La curiosidad me llevó a perseguir al personaje a una distancia corta, detrás de él, tomando de vez en cuando una foto. Cuatro fotos y quise tomar más, pero al querer una quinta, el hombre me descubrió, acercándose tanto a mí, que traté de guardar las fotos.

–¿Cómo quedaron?, me preguntó el hombre en tono amable.

–Me quedaron bien, supongo, respondí sorprendido a su intervención.

–¿Cuántas fotos tomó?, me preguntó mientras miraba mis manos con una de las fotos visibles.

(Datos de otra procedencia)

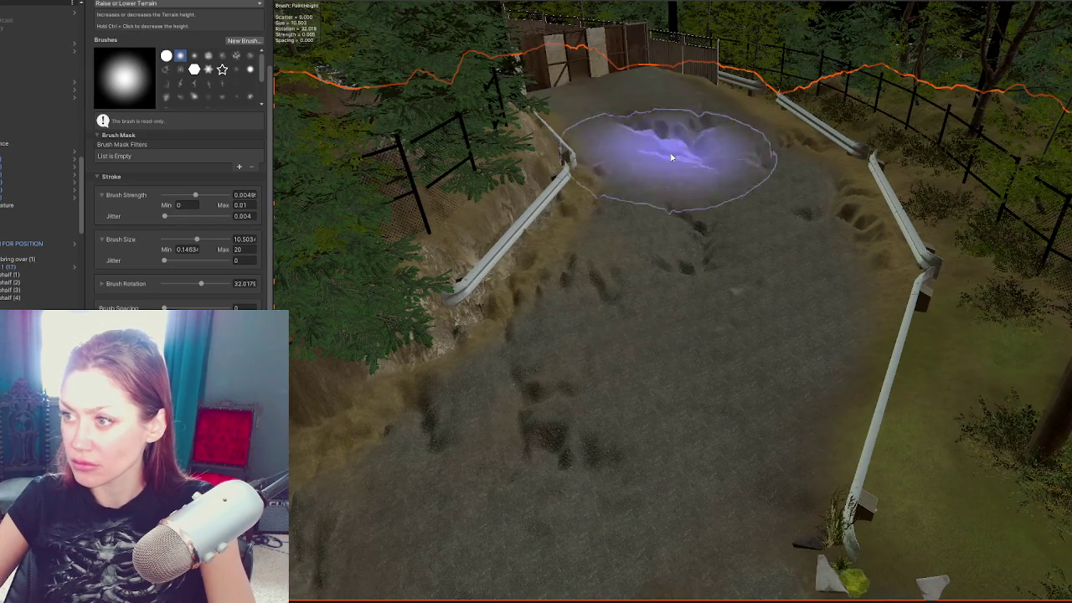
{"action": "scroll", "coordinate": [623, 430], "scroll_direction": "up", "scroll_amount": 3}
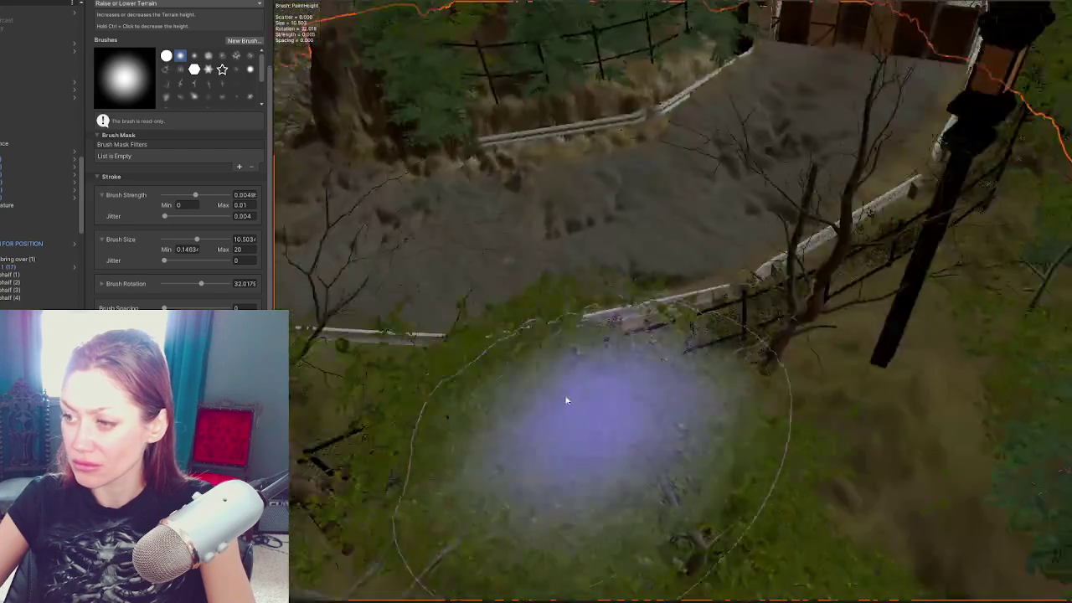
{"action": "scroll", "coordinate": [590, 414], "scroll_direction": "up", "scroll_amount": 3}
{"action": "scroll", "coordinate": [788, 386], "scroll_direction": "down", "scroll_amount": 3}
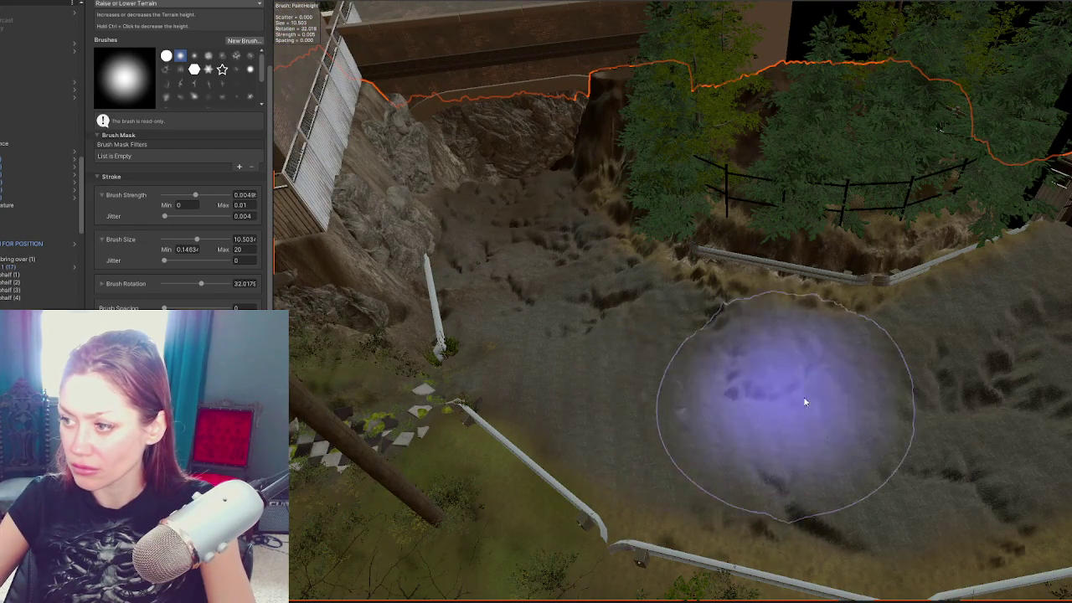
{"action": "scroll", "coordinate": [843, 383], "scroll_direction": "up", "scroll_amount": 3}
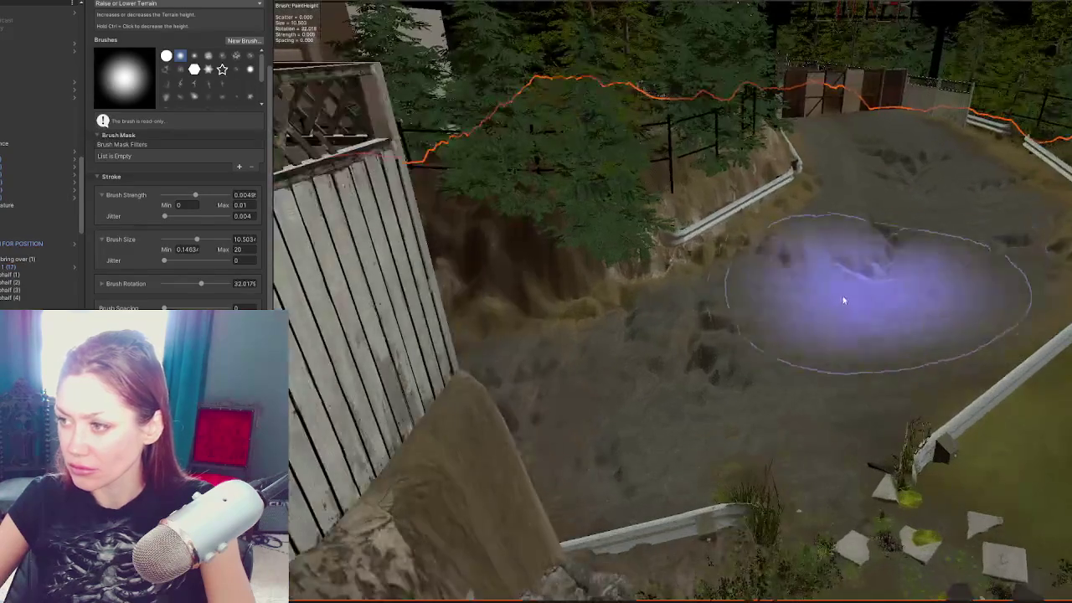
{"action": "scroll", "coordinate": [869, 293], "scroll_direction": "down", "scroll_amount": 3}
{"action": "scroll", "coordinate": [969, 184], "scroll_direction": "up", "scroll_amount": 5}
{"action": "scroll", "coordinate": [912, 203], "scroll_direction": "down", "scroll_amount": 5}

–No lo sé– respondí, e inmediatamente empecé a contar las imágenes al hombre de la misma altura mía.

Ahora tiene alrededor de 40 años y vive en la calle vendiendo bazuco
Ahora tiene alrededor de 40 años y vive en la calle vendiendo bazuco

Llevaba unas gafas sin lentes, rotas en la parte superior del ojo derecho, traía una gorra del mismo color, una chaqueta suficientemente gruesa para soportar los fríos de la ciudad. Sus zapatillas estaban en buen estado, así como sus pantalones, y los carros de juguete, eran visibles a simple vista.

Cuando terminé de contar las fotos, que en efecto eran cuatro, me cobró dos dólares. Le respondí que no le iba a dar plata y que prefería borrar las fotografías, me dijo que no lo hiciera, pero que él no era un modelo. Me convenció de conservarlas y yo de que se tomara una bebida en vez del dinero.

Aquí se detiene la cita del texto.